Instructions for the task
From the records that follow, copy every line that contains the word "concrete".

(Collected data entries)
* * * * * * * * *

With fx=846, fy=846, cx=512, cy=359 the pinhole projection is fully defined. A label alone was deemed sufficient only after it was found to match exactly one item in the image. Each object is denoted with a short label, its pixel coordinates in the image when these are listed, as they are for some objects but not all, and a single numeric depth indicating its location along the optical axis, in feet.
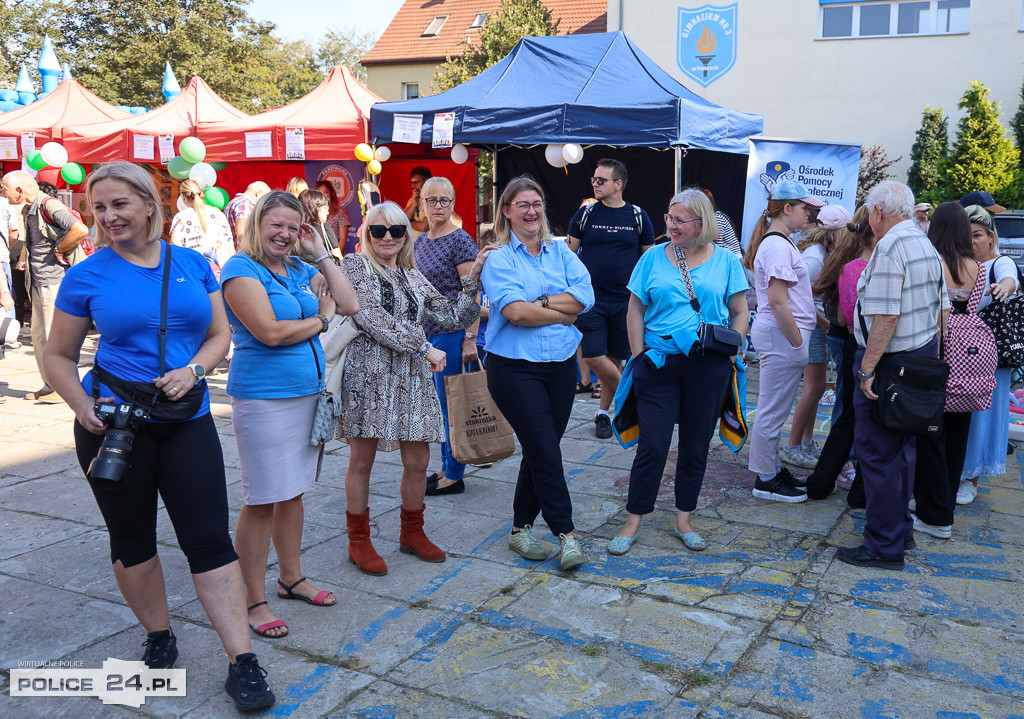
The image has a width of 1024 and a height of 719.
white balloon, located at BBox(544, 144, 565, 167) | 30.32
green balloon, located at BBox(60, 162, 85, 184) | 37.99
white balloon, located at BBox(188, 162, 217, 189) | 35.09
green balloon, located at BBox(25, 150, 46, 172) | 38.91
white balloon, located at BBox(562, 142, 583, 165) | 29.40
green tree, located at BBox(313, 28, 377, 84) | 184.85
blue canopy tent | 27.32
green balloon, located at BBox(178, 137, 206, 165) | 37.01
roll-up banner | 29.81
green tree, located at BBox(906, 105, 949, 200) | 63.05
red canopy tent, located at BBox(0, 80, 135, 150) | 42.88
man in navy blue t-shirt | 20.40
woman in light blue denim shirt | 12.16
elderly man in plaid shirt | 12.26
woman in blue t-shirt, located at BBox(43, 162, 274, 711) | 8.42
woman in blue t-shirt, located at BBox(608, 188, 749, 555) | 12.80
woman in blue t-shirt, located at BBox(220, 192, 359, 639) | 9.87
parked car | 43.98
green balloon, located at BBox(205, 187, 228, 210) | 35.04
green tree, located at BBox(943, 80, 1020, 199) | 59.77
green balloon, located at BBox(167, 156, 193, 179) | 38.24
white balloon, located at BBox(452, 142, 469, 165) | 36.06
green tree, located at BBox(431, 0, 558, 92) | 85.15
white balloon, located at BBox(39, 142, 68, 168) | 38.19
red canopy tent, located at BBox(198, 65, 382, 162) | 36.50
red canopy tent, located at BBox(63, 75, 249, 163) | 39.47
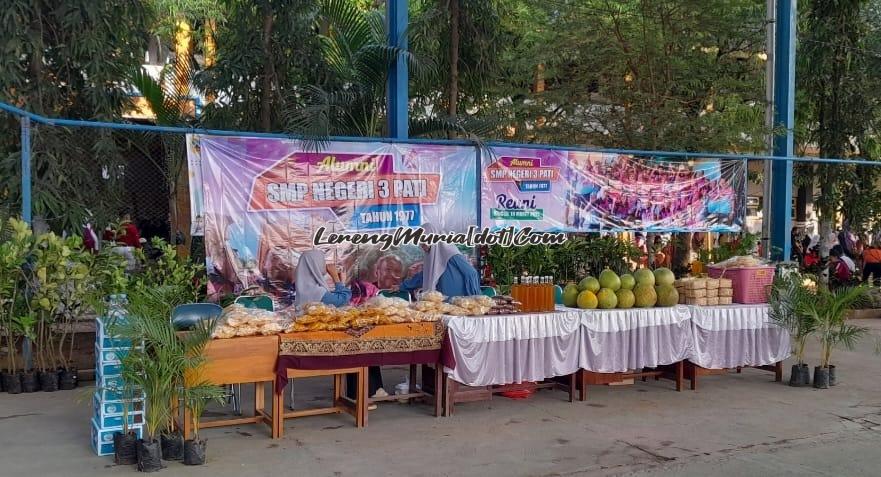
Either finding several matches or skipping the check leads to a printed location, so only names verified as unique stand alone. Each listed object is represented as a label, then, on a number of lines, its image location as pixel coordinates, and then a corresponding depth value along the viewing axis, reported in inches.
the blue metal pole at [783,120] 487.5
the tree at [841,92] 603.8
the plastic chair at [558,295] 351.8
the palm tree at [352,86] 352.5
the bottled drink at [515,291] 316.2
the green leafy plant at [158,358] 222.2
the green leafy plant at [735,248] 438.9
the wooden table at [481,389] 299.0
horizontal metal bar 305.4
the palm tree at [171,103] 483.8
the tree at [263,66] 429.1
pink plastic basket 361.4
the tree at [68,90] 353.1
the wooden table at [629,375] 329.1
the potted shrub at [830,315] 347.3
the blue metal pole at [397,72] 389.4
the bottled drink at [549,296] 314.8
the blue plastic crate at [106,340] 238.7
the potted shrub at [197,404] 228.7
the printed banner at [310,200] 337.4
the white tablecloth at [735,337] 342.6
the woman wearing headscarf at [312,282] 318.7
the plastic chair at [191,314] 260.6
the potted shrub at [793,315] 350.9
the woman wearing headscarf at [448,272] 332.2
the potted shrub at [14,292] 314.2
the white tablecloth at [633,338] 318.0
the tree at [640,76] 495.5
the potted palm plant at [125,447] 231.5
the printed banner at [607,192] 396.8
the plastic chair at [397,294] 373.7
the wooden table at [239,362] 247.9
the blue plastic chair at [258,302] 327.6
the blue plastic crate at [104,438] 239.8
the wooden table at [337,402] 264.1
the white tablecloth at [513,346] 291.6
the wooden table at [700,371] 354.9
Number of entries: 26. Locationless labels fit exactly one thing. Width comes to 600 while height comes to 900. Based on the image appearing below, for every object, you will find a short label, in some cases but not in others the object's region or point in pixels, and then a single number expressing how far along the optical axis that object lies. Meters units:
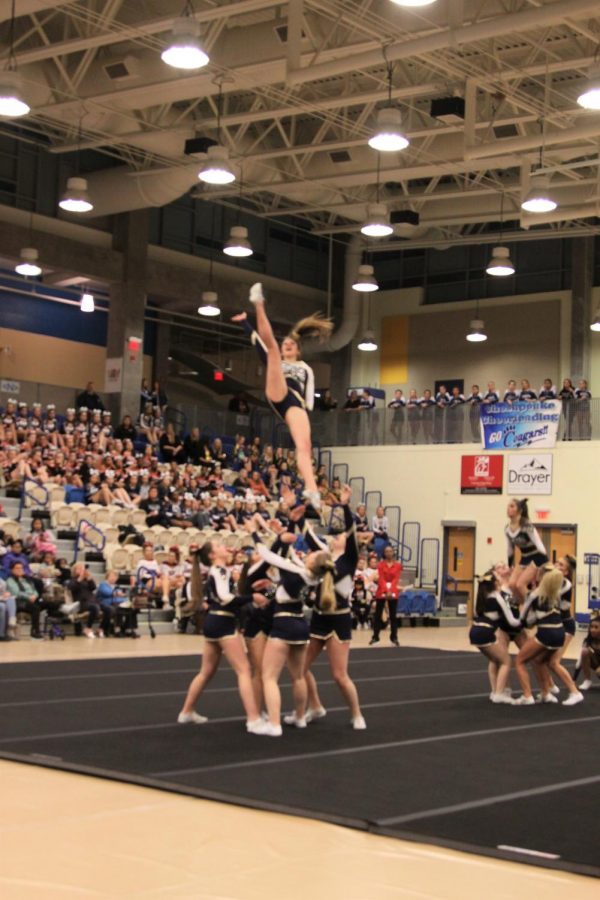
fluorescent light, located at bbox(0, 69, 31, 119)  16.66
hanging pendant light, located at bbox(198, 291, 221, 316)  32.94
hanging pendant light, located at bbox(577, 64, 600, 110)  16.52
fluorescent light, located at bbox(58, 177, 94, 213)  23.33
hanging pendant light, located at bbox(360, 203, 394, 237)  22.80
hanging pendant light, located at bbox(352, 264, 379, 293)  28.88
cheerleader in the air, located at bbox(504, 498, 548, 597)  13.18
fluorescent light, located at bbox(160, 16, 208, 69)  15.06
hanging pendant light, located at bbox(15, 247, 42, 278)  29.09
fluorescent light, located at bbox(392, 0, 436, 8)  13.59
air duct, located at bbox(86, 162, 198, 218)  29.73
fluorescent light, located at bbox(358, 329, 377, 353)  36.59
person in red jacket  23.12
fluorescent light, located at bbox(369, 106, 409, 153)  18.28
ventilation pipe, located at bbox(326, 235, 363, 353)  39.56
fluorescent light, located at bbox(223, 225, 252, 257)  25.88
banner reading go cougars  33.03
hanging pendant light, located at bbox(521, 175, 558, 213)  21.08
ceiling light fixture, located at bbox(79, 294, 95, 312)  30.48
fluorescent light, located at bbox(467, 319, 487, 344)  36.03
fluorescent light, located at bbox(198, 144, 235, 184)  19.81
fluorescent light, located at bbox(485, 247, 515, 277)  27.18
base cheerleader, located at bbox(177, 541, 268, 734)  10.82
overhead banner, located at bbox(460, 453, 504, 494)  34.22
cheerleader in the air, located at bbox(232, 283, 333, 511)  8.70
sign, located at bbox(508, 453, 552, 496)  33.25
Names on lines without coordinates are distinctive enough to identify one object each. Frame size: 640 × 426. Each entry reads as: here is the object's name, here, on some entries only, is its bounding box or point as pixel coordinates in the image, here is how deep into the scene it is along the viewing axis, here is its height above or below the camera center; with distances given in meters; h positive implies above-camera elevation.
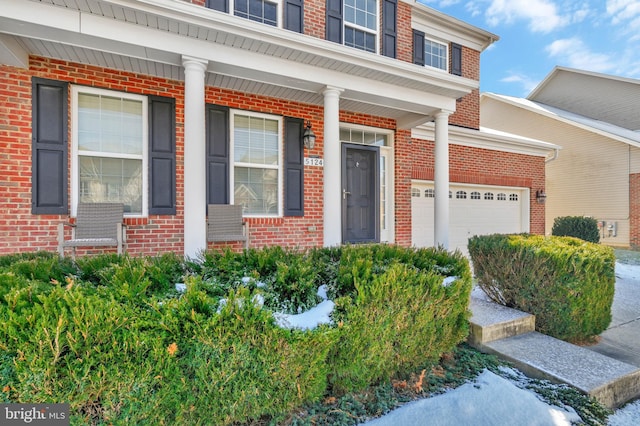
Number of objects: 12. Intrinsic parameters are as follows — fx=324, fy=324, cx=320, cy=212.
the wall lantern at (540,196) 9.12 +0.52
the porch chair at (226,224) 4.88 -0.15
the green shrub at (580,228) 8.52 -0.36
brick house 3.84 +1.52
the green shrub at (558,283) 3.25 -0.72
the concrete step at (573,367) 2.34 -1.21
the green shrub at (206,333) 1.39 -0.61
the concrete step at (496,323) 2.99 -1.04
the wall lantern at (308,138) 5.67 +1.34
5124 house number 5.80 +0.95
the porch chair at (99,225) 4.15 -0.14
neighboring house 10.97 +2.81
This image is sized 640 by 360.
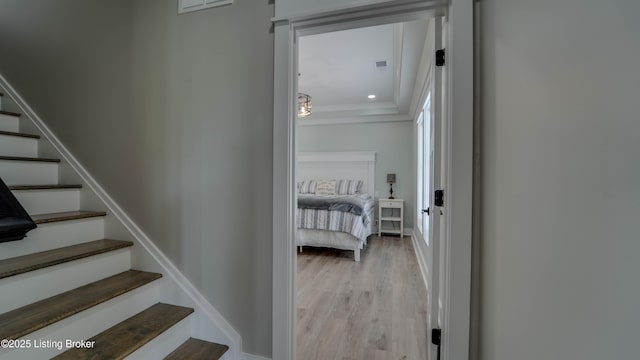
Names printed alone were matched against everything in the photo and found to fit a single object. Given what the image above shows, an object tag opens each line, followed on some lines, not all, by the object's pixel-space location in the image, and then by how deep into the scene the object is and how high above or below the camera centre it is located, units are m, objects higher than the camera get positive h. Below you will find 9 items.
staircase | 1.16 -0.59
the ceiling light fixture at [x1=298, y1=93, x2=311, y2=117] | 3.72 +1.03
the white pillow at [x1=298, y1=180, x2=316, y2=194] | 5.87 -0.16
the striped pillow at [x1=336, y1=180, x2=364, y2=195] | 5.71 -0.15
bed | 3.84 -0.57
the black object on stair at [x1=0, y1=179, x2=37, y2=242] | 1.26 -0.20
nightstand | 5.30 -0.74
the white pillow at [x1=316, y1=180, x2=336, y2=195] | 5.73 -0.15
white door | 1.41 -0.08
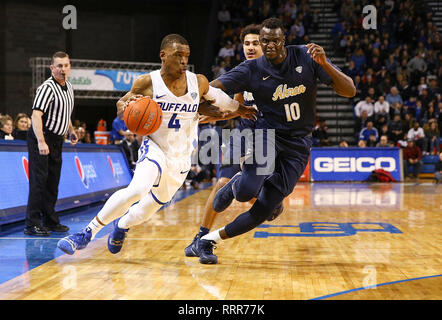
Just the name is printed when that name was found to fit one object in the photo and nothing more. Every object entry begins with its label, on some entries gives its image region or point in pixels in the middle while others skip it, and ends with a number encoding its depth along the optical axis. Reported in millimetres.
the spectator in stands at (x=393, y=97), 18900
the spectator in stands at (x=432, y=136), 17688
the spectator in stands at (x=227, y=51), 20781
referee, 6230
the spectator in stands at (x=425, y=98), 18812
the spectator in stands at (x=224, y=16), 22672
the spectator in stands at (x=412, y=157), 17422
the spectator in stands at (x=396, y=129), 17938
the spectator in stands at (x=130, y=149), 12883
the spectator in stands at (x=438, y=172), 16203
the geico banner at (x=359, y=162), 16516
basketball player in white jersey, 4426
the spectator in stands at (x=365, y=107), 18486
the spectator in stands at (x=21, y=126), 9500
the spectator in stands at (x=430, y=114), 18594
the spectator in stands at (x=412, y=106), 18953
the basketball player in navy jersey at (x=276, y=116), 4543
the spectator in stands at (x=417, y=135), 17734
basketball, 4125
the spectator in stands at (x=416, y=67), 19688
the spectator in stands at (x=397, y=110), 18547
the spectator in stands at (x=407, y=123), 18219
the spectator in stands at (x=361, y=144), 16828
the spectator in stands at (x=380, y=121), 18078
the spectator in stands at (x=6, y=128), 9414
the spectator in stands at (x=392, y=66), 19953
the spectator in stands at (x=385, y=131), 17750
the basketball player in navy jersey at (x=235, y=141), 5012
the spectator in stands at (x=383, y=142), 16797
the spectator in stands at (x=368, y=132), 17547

* * * * * * * * *

Reply to the task
the concrete step at (573,367) 2.34 -1.21
the concrete step at (496,323) 2.99 -1.04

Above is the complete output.